Some fund managers said government-linked funds - possibly the PIF itself - bought stocks in order to support the market and avert panic. The PIF did not respond to a request for comment on its market activity.
In addition, the managers added, money poured into PIF-related shares from other parts of the stock market as investors decided the fund was the safest bet, a sign of its growing importance in the Saudi economy.
“It is already arguably the country’s most important investor in so many aspects of the economy, from banking to transport,” said Sam Blatteis, chief executive of regional business advisory firm The MENA Catalysts.
“As a consequence of what’s happening, they may accelerate what they’ve been doing.”
For most of its life, the PIF, established in 1971, was a low-key institution making low-interest, low-risk loans to industries which Riyadh wanted to develop.
That has changed under Crown Prince Mohammed bin Salman, architect of economic reforms designed to help Saudi Arabia escape its dependence on oil exports.
In the past two years he handed the PIF new responsibilities, including developing defence and tourism, undertaking huge real estate projects, creating a $500 billion business zone and raising returns on Saudi state money invested abroad.
With assets over $220 billion - some $100 billion of that in stakes in nearly two dozen listed Saudi firms - the PIF has said it aims to hit $400 billion in assets by 2020, partly by obtaining money from a planned sale of shares in national oil giant Saudi Aramco.
The anti-graft probe may accelerate that growth, say bankers, lawyers and analysts familiar with the PIF.
One of Prince Mohammed’s top planners, economy minister Adel Fakieh, was sacked and detained in the purge.
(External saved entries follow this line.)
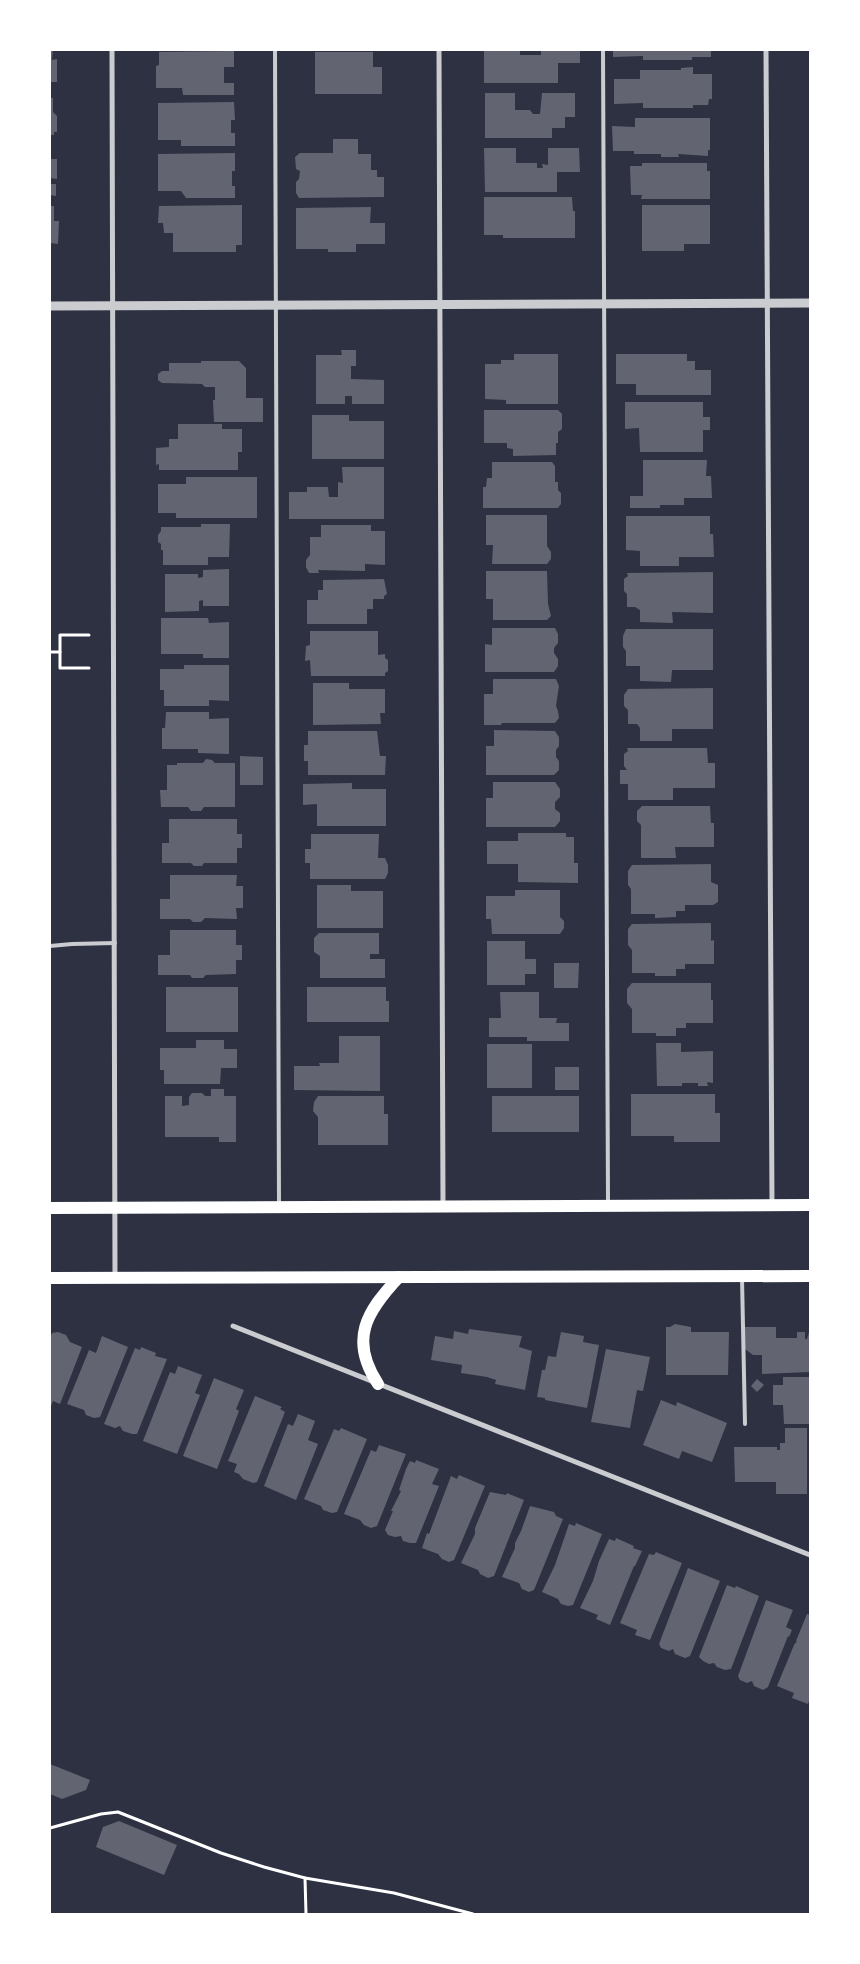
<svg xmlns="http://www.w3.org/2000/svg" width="860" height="1964" font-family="'Space Grotesk',sans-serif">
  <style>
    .building { fill: #626471 }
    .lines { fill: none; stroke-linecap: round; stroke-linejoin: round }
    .path { stroke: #fff; stroke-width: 3 }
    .service { stroke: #caccd0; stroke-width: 4 }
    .minor { stroke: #caccd0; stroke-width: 5 }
    .tertiary { stroke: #caccd0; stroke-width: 9 }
    .primary { stroke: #fff; stroke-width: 12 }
  </style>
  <rect width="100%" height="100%" fill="#2d3142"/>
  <g class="building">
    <path d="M50,50H53L52,60L57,59V82H50Z"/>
    <path d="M484,50H520V55H541V50H580V63H558V83H484Z"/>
    <path d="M613,50H711V57H692V60H643V56L613,57Z"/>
    <path d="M234,51V67H224V83H234V95H183L182,88H156V66L159,65V52Z"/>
    <path d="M315,52H373V67H382V94H315Z"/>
    <path d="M693,67V74H712V99H709L708,105H693V108H643V103L614,104V79H640V70H681V68Z"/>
    <path d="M485,93H515V110H530L533,114H540L542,93H575V117H565V128H552V138H485Z"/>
    <path d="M50,98H53V112L57,116V132H54V135H50Z"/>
    <path d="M234,102L235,120H231V133H235V146H181V140H158V103Z"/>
    <path d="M635,118H710V150H708V156L678,154L679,157H661V154H634V151H613L612,126L635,127Z"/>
    <path d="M333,139H358V154H371V170H377V177H384V197L299,198L296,193V182L299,179L300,171L296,169L295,157L300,153H333Z"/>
    <path d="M484,148H516V163H537V168H543L542,164L548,165V148H579L580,172H557V192H485Z"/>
    <path d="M235,153V171H232V186H235V198H186L181,191H158V154Z"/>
    <path d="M50,159H57V179L50,178Z"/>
    <path d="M642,163H707V171H710V199H641L642,195H631L630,166H642Z"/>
    <path d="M50,184H56V196L50,195Z"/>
    <path d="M484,197H572L573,211H575V238H503V235H484Z"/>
    <path d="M242,205V245H236V252H173V233H164L163,223H158L159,206Z"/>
    <path d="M642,205H710V244H684V251H642Z"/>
    <path d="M50,206H54V221H59L58,244L50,243Z"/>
    <path d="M371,207L370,223H385V244H356V252H328V249H296V208Z"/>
    <path d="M341,350H356V366H351V379L384,380V404H352V396H345V404H316V355H342Z"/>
    <path d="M514,354H558V404H506V400L485,399V364H501V360H514Z"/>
    <path d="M616,354H687V361H695V370H711V395H636V384H616Z"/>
    <path d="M201,361H239L246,368V398H263V422H214L213,400H215V387H205L202,384L162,383L158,380V374L162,371H169V363H201Z"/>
    <path d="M625,402H703V417H710V430H703V452H640L639,428L625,429Z"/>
    <path d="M484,410H558L562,414V429L558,432V443H556V455L513,456V449L507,448V443H484Z"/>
    <path d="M312,415H349V421H384V459H312Z"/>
    <path d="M178,424H222V429H242V452H238V470H159V464L156,465V448L169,447V439H178Z"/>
    <path d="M643,460H707L706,476H711L712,498H684V505H660V508H630V496H643Z"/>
    <path d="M492,462H552L555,466V482H558V490L561,493V504L558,508H483V487H486L487,478H492Z"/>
    <path d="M342,467H384V519H289V492H307V487H328L329,497H338V482L343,483Z"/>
    <path d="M186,477H257V518H176V513H158V484H186Z"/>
    <path d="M486,515H547V546L551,552V559L547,564H492L493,545H486Z"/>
    <path d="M626,516H710V534H713L714,557H679V566H640V551L626,550Z"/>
    <path d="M201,524H230L229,557H208V565H163V550H161V544L158,542V535L161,531V527H201Z"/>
    <path d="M321,525H371V531H385V565L365,564V571L318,570L319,573H309L306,567V560L310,555V537H321Z"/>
    <path d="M229,569V606H203V600L199,601V611L165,612V574H198V578L203,577V570Z"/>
    <path d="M486,571H547L548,604L551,616L547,620H493V599H486Z"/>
    <path d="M713,572V613L672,612L673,623L640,622V610L635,607H627V594L624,591V579L628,576L627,573Z"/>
    <path d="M384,579L387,594L384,596V599H373V609H367V624H307V600H318V590H323V580Z"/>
    <path d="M161,618H208L209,623L229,622V658H203V654H161Z"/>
    <path d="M492,628H555L558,634V643L554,648V653L558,659V666L554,672H485V644L492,645Z"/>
    <path d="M626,629H713V670H672L671,682L640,681V666H626V651L623,647V636Z"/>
    <path d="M310,631H378V655L385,654V658L388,660V671L385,673V676H311L310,660L305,661L306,646L310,645Z"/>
    <path d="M184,665H229V701L209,700V706H164V690H160V669H184Z"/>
    <path d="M493,679H556L559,686L556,706L558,711L559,718L555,723H502L501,725H484V694H493Z"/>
    <path d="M313,683H349V689H385V713H380L381,724L313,725Z"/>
    <path d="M713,688V729H672V741H640V728L637,724H628V710L624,706V695L628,689Z"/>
    <path d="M166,712H209V719L229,718V754L198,753V749H162V728H165Z"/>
    <path d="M494,730L555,731L559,737V746L556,750V757L559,761V770L554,775H486V746H494Z"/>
    <path d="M308,731H377L380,756H386L385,775H308V761H304V745H308Z"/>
    <path d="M627,748H707L708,763H715V788H673V800H628V784H620V770H627L624,766V754L628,751Z"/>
    <path d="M240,756L263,757V785H240Z"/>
    <path d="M206,759L212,760L215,763H235V807H204L201,811H191L188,807H161L160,790H167V765H177V763H203Z"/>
    <path d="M493,782H555L560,789V797L555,802V809L560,813V821L555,827H486V798H493Z"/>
    <path d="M352,783V789H386V826H317V804L303,805V784Z"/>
    <path d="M642,806H710L711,823H714V847H675L676,858H641V825L637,821V811Z"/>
    <path d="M169,819H237V834H242V848H237V863H204L202,866H194L191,863H162V843H169Z"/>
    <path d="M518,833H566V837H574V863H578V883L518,882V864H487V841H518Z"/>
    <path d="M311,834H379L378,858H385L388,865V873L385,879H310V863H305V849H311Z"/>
    <path d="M711,864V882L718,885V902L713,905H685V911H676V917L655,918V914H631V889L628,885V871L632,865Z"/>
    <path d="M170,875H237L236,886H243V908H236L237,919L205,918L201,922H193L190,919H160V899H170Z"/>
    <path d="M317,885H351V891H383V928H317Z"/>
    <path d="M515,890H560V917L564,921V928L560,934H492L491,919H486V896H515Z"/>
    <path d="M711,923V941L714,940V964H685V969H676V976H655V973H632V950L628,945V929L632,924Z"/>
    <path d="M170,930H236V945H242V960H236V974L206,975L203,978H192L190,975H158V955H170Z"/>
    <path d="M319,933H379V954H370V959H385V978H320V956L314,952V938Z"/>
    <path d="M487,941H525V959H536V974H525V985H487Z"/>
    <path d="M554,963H579L578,988H554Z"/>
    <path d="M632,983H711V1000H713V1023H686V1028H676V1036H656V1033H632V1009L627,1003V989Z"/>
    <rect x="166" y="987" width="72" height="45"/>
    <path d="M307,987H386V1001H389V1022H307Z"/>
    <path d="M500,992H539V1018H557L556,1023H569V1041H527V1037H489V1018H501Z"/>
    <path d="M339,1036H380V1091L294,1090V1066H320L319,1063H339Z"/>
    <path d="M196,1040H224V1049H237V1068H221L220,1084H164V1070H160V1048H196Z"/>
    <path d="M656,1043H681V1052L713,1051V1083L707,1082L708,1086H698V1083H682V1086H657Z"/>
    <rect x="487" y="1044" width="45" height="44"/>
    <rect x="555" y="1067" width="24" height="23"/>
    <path d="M211,1089H224V1096H236V1142H219V1137H165V1096H182V1106L189,1105V1097L192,1093H202L205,1096H211Z"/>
    <path d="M631,1094H715V1113H720V1142H674V1136H631Z"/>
    <path d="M318,1096H384V1114H388V1145H318V1117L313,1111L314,1102Z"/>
    <rect x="492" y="1096" width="87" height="36"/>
    <path d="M675,1324L691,1327V1332H729L728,1375H666V1327H670Z"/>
    <path d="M745,1327H776V1338H797V1332H805V1339H807L810,1329V1372L762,1374V1355H753L745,1349Z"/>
    <path d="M469,1329L522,1336L519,1347L532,1351L525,1390L495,1384L496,1380L487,1377L461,1373L462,1365L431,1360L435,1336L453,1339L454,1331L468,1334Z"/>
    <path d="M58,1332L66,1335L70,1342L82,1347L60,1404L53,1401L50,1408V1338L52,1333Z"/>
    <path d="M561,1332L584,1336L583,1342L599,1345L587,1408L545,1400V1398L537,1397L542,1370H545L548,1356L556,1357Z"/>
    <path d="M102,1336L128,1347L100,1417L94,1418L86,1415L84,1410L67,1404L89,1350L96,1353Z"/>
    <path d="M141,1347L156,1353L155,1356L167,1359L137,1434H132L123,1431L120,1426L115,1428L104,1424L135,1348L140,1350Z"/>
    <path d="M606,1349L650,1357L643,1391L637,1390L630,1428L591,1422Z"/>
    <path d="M178,1366L202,1375L195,1393L200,1395L177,1454L143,1441L170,1372L175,1374Z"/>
    <path d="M783,1377H810V1424H784L783,1405H773V1385H783Z"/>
    <path d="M214,1378L244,1390L236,1409L239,1411L217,1469L183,1456Z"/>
    <path d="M757,1379L764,1385L757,1392L751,1386Z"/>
    <path d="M255,1396L282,1407L280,1409L285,1412L257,1482L253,1483L243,1479L239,1474L234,1472L237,1464L228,1461Z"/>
    <path d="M661,1400L676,1406L677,1402L727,1423L712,1462L682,1451L679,1459L643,1445Z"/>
    <path d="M298,1414L315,1421L308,1440L318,1444L296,1500L264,1486L288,1424L293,1426Z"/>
    <path d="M341,1428L367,1439L337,1512L332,1513L323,1510L321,1506L304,1499L334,1429L339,1431Z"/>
    <path d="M785,1428H807V1494H776V1482H735L734,1447H777V1450H780V1443H785Z"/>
    <path d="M379,1445L406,1454L377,1526L371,1528L364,1525L360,1520L344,1514L371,1450L376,1452Z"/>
    <path d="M416,1460L439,1469L432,1484L439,1486L416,1543H410L403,1541L401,1536L395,1537L388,1535L385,1530L393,1511H391L401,1491L399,1490L406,1469L410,1461L415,1463Z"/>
    <path d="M459,1475L485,1486L454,1560L449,1562L442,1559L438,1554L422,1548L427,1533L429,1534L451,1476L457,1479Z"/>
    <path d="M490,1492L506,1495L507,1493L524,1500L494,1576L488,1578L480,1574L478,1570L461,1563L475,1534V1528Z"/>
    <path d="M530,1506L554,1512L556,1516L563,1519L534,1590L529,1592L522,1589L519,1583L502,1577L515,1548V1543L521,1531Z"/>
    <path d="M576,1523L602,1534L573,1605L568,1606L561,1604L558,1599L542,1592L555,1565L569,1524L575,1526Z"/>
    <path d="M616,1538L634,1546L633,1548L642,1551L635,1566H634L610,1625L596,1619L598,1615L580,1608L593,1581L599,1561L609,1539L615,1541Z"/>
    <path d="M656,1552L682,1563L650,1640L635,1635L637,1630L620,1623L649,1554L654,1555Z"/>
    <path d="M688,1568L720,1581L690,1656L685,1658L675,1654L673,1649L669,1651L661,1648L659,1644Z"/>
    <path d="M727,1585L735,1588L736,1586L759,1596L731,1669L725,1670L717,1667L714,1663L709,1664L703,1661L699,1657Z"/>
    <path d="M766,1600L793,1610L786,1627L792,1630L789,1637L788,1636L768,1687L763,1690L754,1686L752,1681L747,1683L740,1680L738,1676Z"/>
    <path d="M807,1614L810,1615V1698L808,1704L792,1698L794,1693L777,1686L794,1645L797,1641H796Z"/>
    <path d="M50,1764L90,1780L86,1790L62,1799L50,1794Z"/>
    <path d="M119,1821L177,1845L164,1875L96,1847L103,1827Z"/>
  </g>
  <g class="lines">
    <g class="path">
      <path d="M89,635H60V668H89"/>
      <path d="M50,652H60"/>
      <path d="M50,1828L101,1814L118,1812L221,1853L264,1867L305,1878L394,1893L473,1914"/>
      <path d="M305,1878L306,1914"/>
    </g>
    <g class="service">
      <path d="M275,50L279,1205"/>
      <path d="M603,50L608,1203"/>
      <path d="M50,946L72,944L115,943"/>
      <path d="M742,1278L745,1424"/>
    </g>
    <g class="minor">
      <path d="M112,50L115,1278"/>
      <path d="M439,50L443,1206"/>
      <path d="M766,50L772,1205"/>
      <path d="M233,1326L810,1555"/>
    </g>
    <path class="tertiary" d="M50,306L810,303"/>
    <g class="primary">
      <path d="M50,1208L810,1205"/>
      <path d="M50,1278L810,1276"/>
      <path d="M378,1384C349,1340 366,1312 399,1277"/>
    </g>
  </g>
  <rect width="860" height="1964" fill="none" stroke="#ffffff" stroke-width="102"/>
</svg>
That left PIF managing director Yasir al-Rumayyan as one of only a few top advisers involved in the reform project since the beginning.
And for investors keen to push ahead with Saudi projects despite the uncertainty, the PIF and its stable of firms look safer than most alternatives, said a corporate lawyer based in the Gulf who advises foreign companies entering Saudi Arabia.
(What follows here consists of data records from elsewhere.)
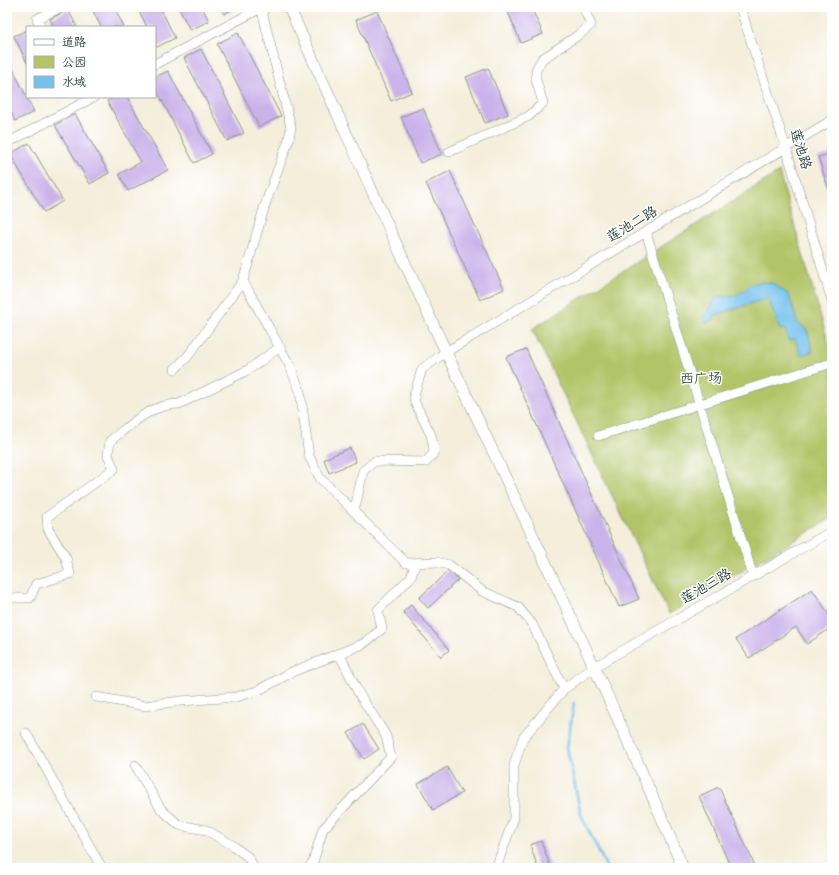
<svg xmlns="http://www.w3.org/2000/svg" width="839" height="875" font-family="'Balsamiq Sans','LXGW WenKai TC',sans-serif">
<rect width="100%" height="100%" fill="#fff"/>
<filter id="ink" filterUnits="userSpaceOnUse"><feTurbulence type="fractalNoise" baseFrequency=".025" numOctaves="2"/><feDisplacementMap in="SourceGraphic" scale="8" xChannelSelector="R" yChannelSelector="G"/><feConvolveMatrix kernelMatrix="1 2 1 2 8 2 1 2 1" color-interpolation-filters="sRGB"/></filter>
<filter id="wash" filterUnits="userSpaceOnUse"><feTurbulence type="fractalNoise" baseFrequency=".012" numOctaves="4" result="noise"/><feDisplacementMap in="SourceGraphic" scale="16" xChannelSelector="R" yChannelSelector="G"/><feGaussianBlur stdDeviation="0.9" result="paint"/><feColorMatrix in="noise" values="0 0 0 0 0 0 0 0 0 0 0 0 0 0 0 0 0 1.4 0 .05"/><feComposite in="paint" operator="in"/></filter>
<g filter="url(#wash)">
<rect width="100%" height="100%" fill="#f4eedb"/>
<path fill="#b3c467" stroke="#69804e" d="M779,172l53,183v163l-163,96 -137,-285z"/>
<path fill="#73c1ed" stroke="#497f90" d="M761,282l11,1 17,12 8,27 10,8 6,21 -12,4 -6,-16 -6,2 -4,-12 -5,1 -12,-32 -55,18 1,4 -8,3 -3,-7 8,-8 4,-10 3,-1 18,-2 8,-4 7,-7z"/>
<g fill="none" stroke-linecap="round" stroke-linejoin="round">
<path stroke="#73c1ed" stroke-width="2.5" d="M574,703l-7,45 14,67 26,53"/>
</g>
<g id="blocks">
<path fill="#cab3ea" d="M91,7h23l10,20h-23z
M137,7h23l15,31 -18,9 -2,-3v-17h-8z
M178,7h24l7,14 -19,9z
M220,7h18l-14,7z
M506,7h25l12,27 -22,9z
M68,10l9,17h-23l-4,-8z
M377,11l35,81 -21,9 -35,-81z
M27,30v33l-13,-27z
M238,33l43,83 -22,11 -42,-83z
M201,49l43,84 -17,8 -43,-83z
M7,57l27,55 -19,9 -8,-18z
M488,68l20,46 -23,9 -19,-46z
M168,71l44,83 -18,9 -39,-76v-10z
M115,97h12l41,73 -40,21 -9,-17 22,-12 -34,-61z
M423,108l19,46 -22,9 -19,-46z
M75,114l34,59 -19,11 -35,-59z
M29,143l34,58 -19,11 -34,-58z
M832,153v47l-14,-43z
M450,171l54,118 -24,11 -54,-117z
M526,349l113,250 -20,8 -113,-250z
M350,448l6,14 -27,11 -5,-14z
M449,570l9,10 -30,28 -9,-10z
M812,589l20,30v8l-25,17 -11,-17 -47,31 -13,-19z
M411,605l38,45 -8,7 -38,-45z
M363,724l16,25 -15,10 -16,-26z
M447,767l15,26 -29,17 -15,-26z
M719,787l37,81h-25l-32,-72z
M541,841l10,27h-13l-8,-23z"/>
</g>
</g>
<g filter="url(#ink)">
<use href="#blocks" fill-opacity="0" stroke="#8a9688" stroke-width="1"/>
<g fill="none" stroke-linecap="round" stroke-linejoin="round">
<g stroke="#8a9688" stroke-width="10">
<path id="minor" d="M740,7l46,141 46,153
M41,27l-4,-8 24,-12
M155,64l106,-56
M11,141l83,-44
M449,152l80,-36 14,-13 -7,-23v-10l6,-11 38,-25 11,-9 -8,-18
M646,232l107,344
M243,281l47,85 10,25 9,65 11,22 86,85 30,-1 13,3 33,26 36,16 14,17 32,65
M175,369l13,-13 55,-75 22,-76 24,-66 2,-12 -30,-120
M598,436l234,-73
M353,510l3,-6 7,-33 12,-10 51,1 7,-8 1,-5 -3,-14 -16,-32 -1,-8 8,-26 24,-17 386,-232
M7,598h23l6,-14 34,-10 -4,-16 -18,-29 -1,-12 67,-48 -6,-14 2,-14c21,-17 41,-37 69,-37l69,-34 32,-23
M96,697l49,9 35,-5 56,-4 21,-6 35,-19 71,-28 19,-15 -4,-19 33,-33 5,-14
M26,733l76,135
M135,765l26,44 18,16 27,5 26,15 16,12 6,11
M309,868l4,-6 10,-33 68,-72 -5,-21 -28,-44 -19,-39
M496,868l18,-50v-53l9,-27 41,-49 30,-22 238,-136"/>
</g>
<g stroke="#8a9688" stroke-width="12">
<path id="major" d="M289,7c53,116 104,232 158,347 80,171 163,340 236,514"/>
</g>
<use href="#minor" stroke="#fff" stroke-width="9"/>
<use href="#major" stroke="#fff" stroke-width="11"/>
</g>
</g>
<g text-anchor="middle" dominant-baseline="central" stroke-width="3" stroke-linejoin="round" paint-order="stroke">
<g font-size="14" fill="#1f3d34" stroke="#fff">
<text transform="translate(801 149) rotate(73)">莲池路</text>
<text transform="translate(632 224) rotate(-31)">莲池二路</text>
<text transform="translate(706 586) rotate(-30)">莲池三路</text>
</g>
<g font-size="14" fill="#445f41" stroke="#fff">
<text x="701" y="378">西广场</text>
</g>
</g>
<rect width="839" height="875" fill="none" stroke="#fff" stroke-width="24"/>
<rect x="26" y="26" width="130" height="72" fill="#ffffff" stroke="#a5b1ae"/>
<rect x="34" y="39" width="20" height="6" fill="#ffffff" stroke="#a5b1ae"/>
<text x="62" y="46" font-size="12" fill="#1f3d34">道路</text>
<rect x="34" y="56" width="20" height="12" fill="#b3c467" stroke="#a5b1ae"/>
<text x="62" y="66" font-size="12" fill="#1f3d34">公园</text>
<rect x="34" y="76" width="20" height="12" fill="#73c1ed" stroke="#a5b1ae"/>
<text x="62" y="86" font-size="12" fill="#1f3d34">水域</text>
</svg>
That said, the overall impact of the anti-corruption crackdown could be to deter investment.
Alarmed by the scope of the crackdown, multinationals and banks doing business in Saudi Arabia are deciding whether they can safely keep their ties to partners in the kingdom, corporate executives, bankers, lawyers and business consultants in the region said.
Some decisions on new foreign investments have been suspended until the situation becomes clearer, the sources added.
A businessman at a foreign technology services firm said he had been considering a venture with a Saudi partner, but decided against it last week because of the partner’s ties to detained construction magnate Bakr bin Laden.
“This may concentrate more power into the PIF because they are seen as a clean entity close to the ruler,” said the Gulf-based corporate lawyer. “That makes them untouchable.”